Het feit dat ondergetekende niet met alle voor gedaagde werkzame chauffeurs heeft gesproken betekent naar de mening van ondergetekende eveneens niet dat er sprake is van onvoldoende onderzoek. Onbetwist is immers dat alle betrokkenen niet beschikten over een eigen vervoersvergunning, dat zij de werkzaamheden altijd persoonlijk hebben verricht en dat zij een vergoeding voor de door hen verrichte werkzaamheden ontvingen.”
Naar aanleiding van dit betoog en hetgeen daartegen is ingebracht door gedaagde, stelt de Raad allereerst vast dat de vergunninghouder geen directeur is en was van gedaagde. Hij was aandeelhouder. Voorts moet worden vastgesteld dat het bedrijf waarvan de trucks en/of trailers werden gehuurd door de betrokken chauffeurs, in de jaren waarop de besluitvorming van appellant betrekking heeft, nog geen dochteronderneming van gedaagde was. Echter, deze feitelijke onjuistheden in het betoog van appellant nemen niet weg dat de Raad zich met de strekking van dit betoog kan verenigen. Terecht heeft appellant erop gewezen dat in gevallen als de onderwerpelijke, waarin chauffeurs vervoer verzorgen voor een onderneming als die van gedaagde zonder dat zij beschikken over een eigen vervoersvergunning, dit laatste een sterke indicatie vormt voor het aannemen van een gezagsverhouding. Dat in het geval van gedaagde geen gebruik werd gemaakt van een vergunning van gedaagde maar van een derde, maakt dit niet anders, te minder, nu blijkens een zich onder de gedingstukken bevindend proces-verbaal van verhoor van één van de directeuren van gedaagde [naam vergunninghouder] zijn vergunning uitsluitend ter beschikking stelde aan chauffeurs die voor gedaagde reden. Bovendien was [naam vergunninghouder] in de betrokken jaren aandeelhouder van gedaagde. Ook de overige omstandigheden, waaronder de chauffeurs werkzaam waren, bieden voldoende grondslag voor het aannemen van een gezagsverhouding. Het vervoer was tot in detail geregeld door gedaagde. Het oordeel van de rechtbank dat appellant onvoldoende onderzoek heeft verricht, onderschrijft de Raad dan ook niet.
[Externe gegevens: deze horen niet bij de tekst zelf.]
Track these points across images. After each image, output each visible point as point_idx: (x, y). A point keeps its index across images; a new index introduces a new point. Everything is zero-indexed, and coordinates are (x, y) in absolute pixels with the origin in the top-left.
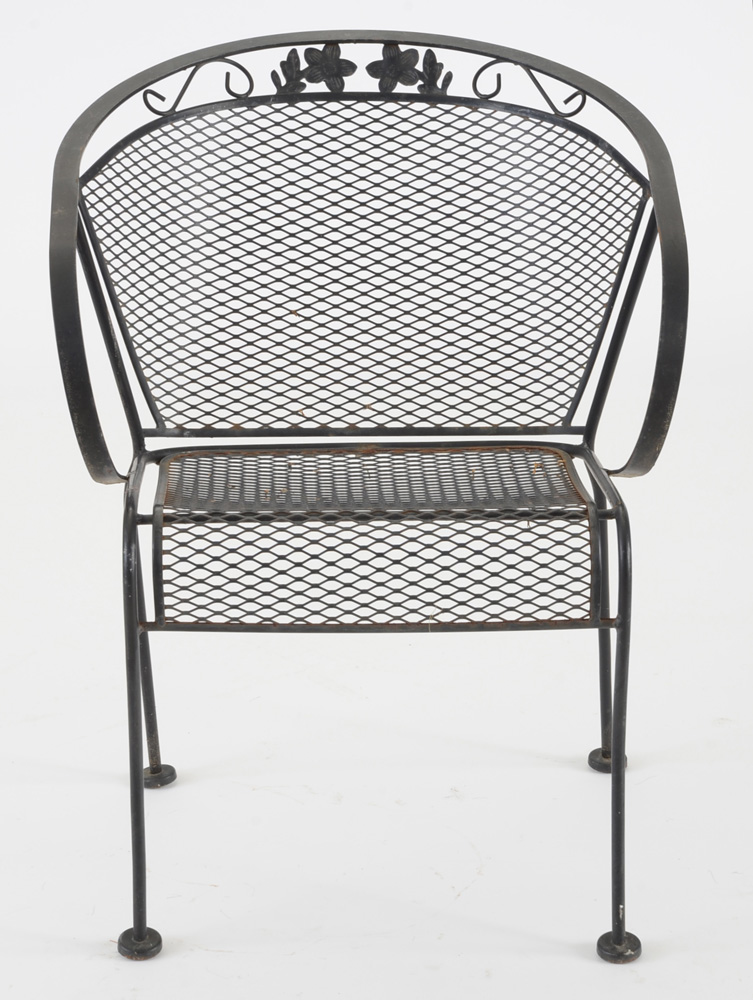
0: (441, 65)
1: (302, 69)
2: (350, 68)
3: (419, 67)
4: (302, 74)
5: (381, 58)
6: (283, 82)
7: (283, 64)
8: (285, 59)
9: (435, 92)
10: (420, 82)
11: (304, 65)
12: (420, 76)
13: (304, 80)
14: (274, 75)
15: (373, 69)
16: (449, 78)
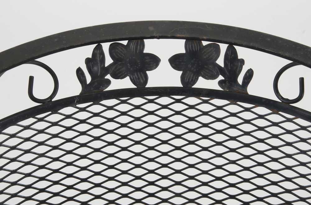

Voorts overweegt de Raad dat niet, althans onvoldoende is gebleken dat de nageheven premies naar te hoge bedragen zijn vastgesteld. De looninspecteur mocht afgaan op de facturen zoals hij die in de administratie van gedaagde heeft aangetroffen.
Uit het vorenstaande volgt dat de aangevallen uitspraak dient te worden vernietigd en het inleidend beroep alsnog ongegrond dient te worden verklaard.
De Raad acht tot slot geen termen aanwezig om toepassing te geven aan het bepaalde in artikel 8:75 van de Algemene wet bestuursrecht.
III. BESLISSING
De Centrale Raad van Beroep,
Recht doende:
Vernietigt de aangevallen uitspraak;
Verklaart het beroep ongegrond.
Aldus gegeven door mr. R.C. Schoemaker als voorzitter en mr. G. van der Wiel en mr. R.C. Stam als leden, in tegenwoordigheid van M. Renden als griffier en uitgesproken in het openbaar op 28 oktober 2004.